Now I still have a ton of papers to finish sorting (just to be clear). It is mostly artwork from the kids that I'm always afraid to toss. I have seen plenty of people suggest taking pictures and making a book. I actually use some projects for decoration in our home when the season change. But there is so much that it's hard to choose what stays and what goes. I also have a file box that needs to be sorted. However all of these items are neatly stacked and out of my way. I know I still need to finish dealing with them, but my immediate objective was achieved..I FOUND MY DESK!

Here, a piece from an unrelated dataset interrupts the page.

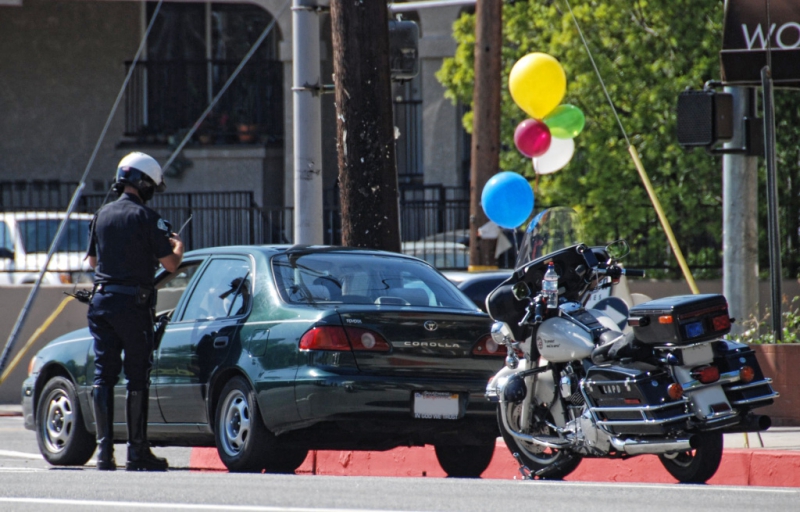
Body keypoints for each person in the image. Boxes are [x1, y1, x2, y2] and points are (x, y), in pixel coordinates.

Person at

I find that we keep a lot of junk. Pinterest did not make this way of thinking any better by the way. I always keep stuff thinking that I can find a way to re-purpose it later. I probably could, but I don't want to find the time to do it. There are a ton of other crafts, recipes and responsibilities I need to deal with first. It will be hard to let go of it at first. But when I think of how much less clutter we'd have later...the possibilities are endless.

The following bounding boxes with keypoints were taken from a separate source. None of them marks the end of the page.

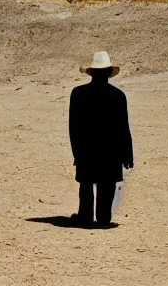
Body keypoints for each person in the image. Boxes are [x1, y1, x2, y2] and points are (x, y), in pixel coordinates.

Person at [68, 51, 134, 228]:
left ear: (93, 73)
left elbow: (73, 128)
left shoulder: (78, 94)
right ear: (108, 73)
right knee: (107, 185)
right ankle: (104, 218)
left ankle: (85, 216)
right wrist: (128, 155)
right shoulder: (118, 96)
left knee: (86, 185)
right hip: (111, 151)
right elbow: (123, 128)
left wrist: (76, 152)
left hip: (86, 149)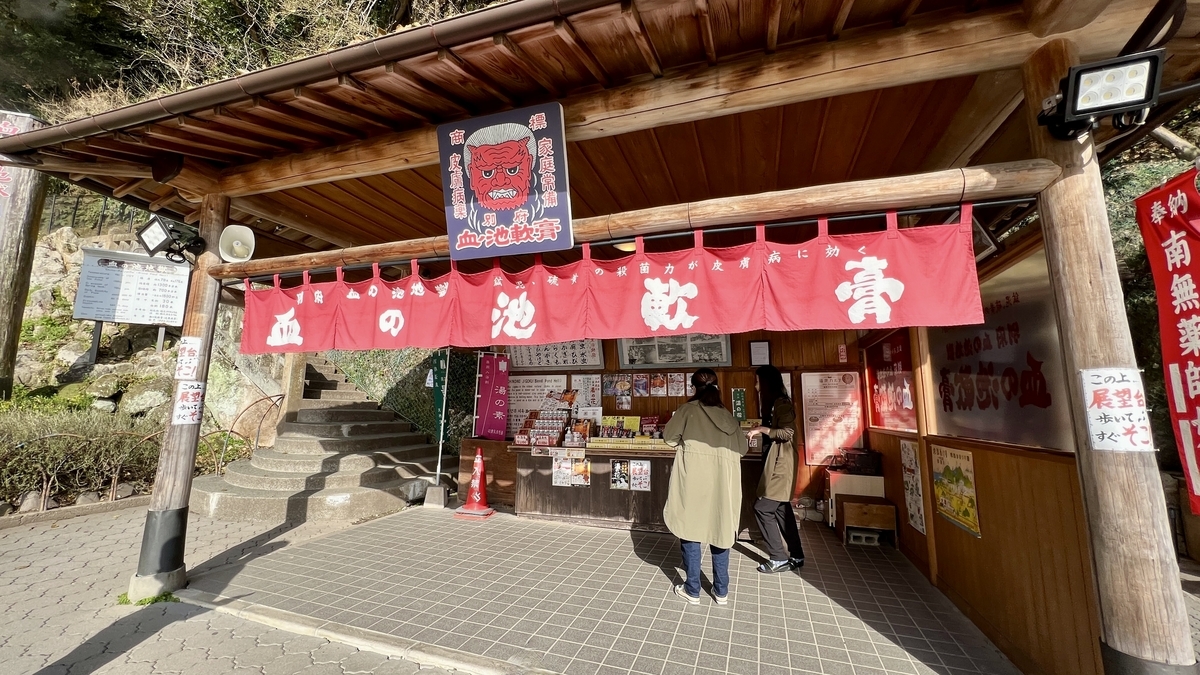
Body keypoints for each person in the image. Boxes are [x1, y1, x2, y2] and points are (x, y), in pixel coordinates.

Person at [662, 368, 748, 605]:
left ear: (693, 388)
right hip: (723, 483)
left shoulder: (688, 411)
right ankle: (721, 591)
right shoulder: (728, 416)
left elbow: (669, 438)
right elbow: (742, 449)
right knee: (720, 530)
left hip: (694, 480)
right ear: (717, 387)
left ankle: (692, 589)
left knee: (691, 529)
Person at [746, 365, 806, 573]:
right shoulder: (775, 403)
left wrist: (762, 429)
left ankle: (779, 557)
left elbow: (787, 432)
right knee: (781, 509)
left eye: (758, 381)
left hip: (782, 465)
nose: (755, 386)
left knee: (762, 508)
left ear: (766, 382)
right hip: (779, 463)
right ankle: (796, 555)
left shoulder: (781, 404)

In the picture you can see my little Buddha in front of the monitor. No I'm not a Buddhist. . But I keep him there for many reasons. I found him in the dollar bins at Target. He was bright yellow and made me smile immediately. At the time my father in law had mentioned that his stepdaughter had a Buddha in her home and it was "detestable". My thought was "Really? She's Christian...she goes to church with you...it is just a decorative item to her...why get so angry" And I realize he was passionate about his faith. So passionate the the thought of a false god (at least in his mind) was horrific. It was more than a decoration to me. I know a very little about the Buddhist religion, but I believe in the symbolism and would never despise another religion just because it wasn't my own. So there he was little $1 yellow Buddha, begging me to buy him and bring him home. Strange a god worshiped by millions, stuck in a dollar bin painted lemon yellow. In that moment I thought of how my father in law would react. So maybe I was being a little spiteful. But all I really cared about was that he made me smile and still does every time I look at him. I gave him a few coats of copper paint and try to put him where he is needed. He spent sometime on the window sill above the sink to cheer me on when I wash dishes (never made it any more fun, but don't tell him that) He spent a couple days in the bathroom, but I wasn't feelin' the extra eyes. So he was finally moved to this sad desk. And I think his presence will keep the desk clean and happy! Amazing what $1 can do for you! See you at my next project!